This morning I came across an old press cutting, hidden inside a book I hadn’t opened for years. It is from the Times of April 30, 1931 and reports a speech that G. K. Chesterton gave to a meeting of the Council for the Preservation of Rural England. In the talk GKC waxes eulogistic about the beauty of villages in general and the beauty of the village inn in particular, comparing them favourably to the unhealthy attitude towards drinking in the United States. Here are a few highlights:

 

Chesterton described the English village as a “very ancient, European and Christian thing” that deserved to be defended. “The English village was a relic: it was even a miraculous relic, like the relic of a great saint.” Those who defended the village were not guarding stones, but jewels.
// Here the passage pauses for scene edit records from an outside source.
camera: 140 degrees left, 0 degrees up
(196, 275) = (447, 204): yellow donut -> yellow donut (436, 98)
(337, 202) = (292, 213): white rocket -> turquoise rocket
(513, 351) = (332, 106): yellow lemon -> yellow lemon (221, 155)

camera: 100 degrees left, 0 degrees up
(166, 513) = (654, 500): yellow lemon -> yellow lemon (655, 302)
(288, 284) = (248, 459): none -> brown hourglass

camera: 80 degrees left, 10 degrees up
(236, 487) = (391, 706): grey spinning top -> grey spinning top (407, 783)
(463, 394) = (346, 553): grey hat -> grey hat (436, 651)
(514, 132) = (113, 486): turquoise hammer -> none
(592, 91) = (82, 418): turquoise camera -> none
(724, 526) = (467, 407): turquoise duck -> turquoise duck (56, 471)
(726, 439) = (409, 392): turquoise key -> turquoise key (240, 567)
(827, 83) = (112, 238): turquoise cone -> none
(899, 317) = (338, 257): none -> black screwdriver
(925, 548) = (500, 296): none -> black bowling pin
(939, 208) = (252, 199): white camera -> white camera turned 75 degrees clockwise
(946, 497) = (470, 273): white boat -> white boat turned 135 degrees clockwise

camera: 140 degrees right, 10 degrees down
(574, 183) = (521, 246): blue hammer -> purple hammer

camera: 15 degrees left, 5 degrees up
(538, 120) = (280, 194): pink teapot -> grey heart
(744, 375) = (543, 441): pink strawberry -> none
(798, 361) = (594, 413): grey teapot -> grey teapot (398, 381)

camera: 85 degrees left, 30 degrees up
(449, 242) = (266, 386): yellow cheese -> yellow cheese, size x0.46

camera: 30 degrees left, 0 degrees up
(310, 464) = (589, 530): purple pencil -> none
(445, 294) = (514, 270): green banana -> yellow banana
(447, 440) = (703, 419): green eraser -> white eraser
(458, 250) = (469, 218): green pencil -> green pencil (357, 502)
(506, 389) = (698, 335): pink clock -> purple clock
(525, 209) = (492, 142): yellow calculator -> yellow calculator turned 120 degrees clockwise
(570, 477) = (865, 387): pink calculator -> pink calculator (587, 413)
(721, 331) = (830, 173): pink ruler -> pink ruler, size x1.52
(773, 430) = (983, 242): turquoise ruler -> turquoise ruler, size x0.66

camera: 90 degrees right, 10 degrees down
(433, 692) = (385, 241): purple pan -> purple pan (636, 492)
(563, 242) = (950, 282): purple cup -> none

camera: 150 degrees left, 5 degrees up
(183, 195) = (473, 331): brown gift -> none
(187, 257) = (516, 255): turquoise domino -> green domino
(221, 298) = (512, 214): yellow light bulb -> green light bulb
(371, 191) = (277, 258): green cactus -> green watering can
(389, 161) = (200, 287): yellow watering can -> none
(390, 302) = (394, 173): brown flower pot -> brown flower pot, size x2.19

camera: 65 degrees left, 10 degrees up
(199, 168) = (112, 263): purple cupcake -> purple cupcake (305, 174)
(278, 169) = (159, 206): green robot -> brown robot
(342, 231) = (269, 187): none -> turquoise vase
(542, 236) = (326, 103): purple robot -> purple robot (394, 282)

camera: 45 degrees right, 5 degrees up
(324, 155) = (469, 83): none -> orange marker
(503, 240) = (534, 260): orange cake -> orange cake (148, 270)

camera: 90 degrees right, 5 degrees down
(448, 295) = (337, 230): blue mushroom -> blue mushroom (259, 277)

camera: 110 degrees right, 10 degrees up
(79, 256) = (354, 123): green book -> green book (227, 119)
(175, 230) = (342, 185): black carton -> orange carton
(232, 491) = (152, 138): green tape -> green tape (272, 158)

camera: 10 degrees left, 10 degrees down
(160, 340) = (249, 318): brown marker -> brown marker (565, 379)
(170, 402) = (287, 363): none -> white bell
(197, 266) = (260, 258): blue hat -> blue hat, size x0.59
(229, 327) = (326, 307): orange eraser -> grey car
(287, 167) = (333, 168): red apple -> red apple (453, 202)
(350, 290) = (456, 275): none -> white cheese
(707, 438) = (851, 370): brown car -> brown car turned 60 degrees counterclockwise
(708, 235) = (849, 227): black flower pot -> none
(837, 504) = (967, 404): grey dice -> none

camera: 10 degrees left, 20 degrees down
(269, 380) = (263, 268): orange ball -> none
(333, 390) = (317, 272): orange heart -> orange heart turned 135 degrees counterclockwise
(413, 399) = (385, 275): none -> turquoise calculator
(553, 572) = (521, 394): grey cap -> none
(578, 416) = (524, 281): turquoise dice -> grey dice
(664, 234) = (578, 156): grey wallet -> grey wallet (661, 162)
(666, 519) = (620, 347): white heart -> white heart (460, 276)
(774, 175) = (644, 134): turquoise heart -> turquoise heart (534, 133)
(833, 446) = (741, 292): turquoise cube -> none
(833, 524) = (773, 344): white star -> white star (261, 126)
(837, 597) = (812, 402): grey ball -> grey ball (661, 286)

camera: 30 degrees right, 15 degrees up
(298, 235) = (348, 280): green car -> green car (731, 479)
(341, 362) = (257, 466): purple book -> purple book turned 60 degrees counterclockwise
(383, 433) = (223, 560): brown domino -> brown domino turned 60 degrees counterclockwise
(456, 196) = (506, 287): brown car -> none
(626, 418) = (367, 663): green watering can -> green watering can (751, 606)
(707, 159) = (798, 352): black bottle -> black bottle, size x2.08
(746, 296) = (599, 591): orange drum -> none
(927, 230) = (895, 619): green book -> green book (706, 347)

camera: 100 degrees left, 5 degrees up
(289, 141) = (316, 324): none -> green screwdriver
Those who had seen an English village “mingle naturally with the fields and the trees … had a feeling that if they ever went to Paradise, or to some ultimate home of the human soul, it would be something like a human village … The naturalness of the inn, of the cross-roads, of the market cross … were a very precious possession.”

 

By contrast, Chesterton described the average American town or village as “an eyesore to anybody of European tradition and instincts”. A European visitor to one of these villages “would first see yellow tin advertisments, then tin buildings, then thin wooden buildings all plastered with advertisements, then frameworks of lead and glass and tin called shops … It was shocking that … European and Christian civilization had spread over the whole of that gigantic continent and had never produced anything like a village that was fit to look at.”

 

Bearing in mind that the United States was still under the oppression of Prohibition at the time, his comments about the unhealthy impact of the ban on fermented and distilled beverages is of particular interest: “There were no inns in America; there was plenty of drink – far too much.There was a vast amount of dangerous drink in America … It was not normal to any society that girls of 16 going out to enjoy themselves at a little dance should expect to drink practically raw alcohol out of a flask”. Referring to the replacement of healthy beverages, such as ale and wine, with unhealthy bootleg liquor, Chesterton observed that “unhappy American citizens occasionally indulged in total abstinence, but mostly in bad whisky”.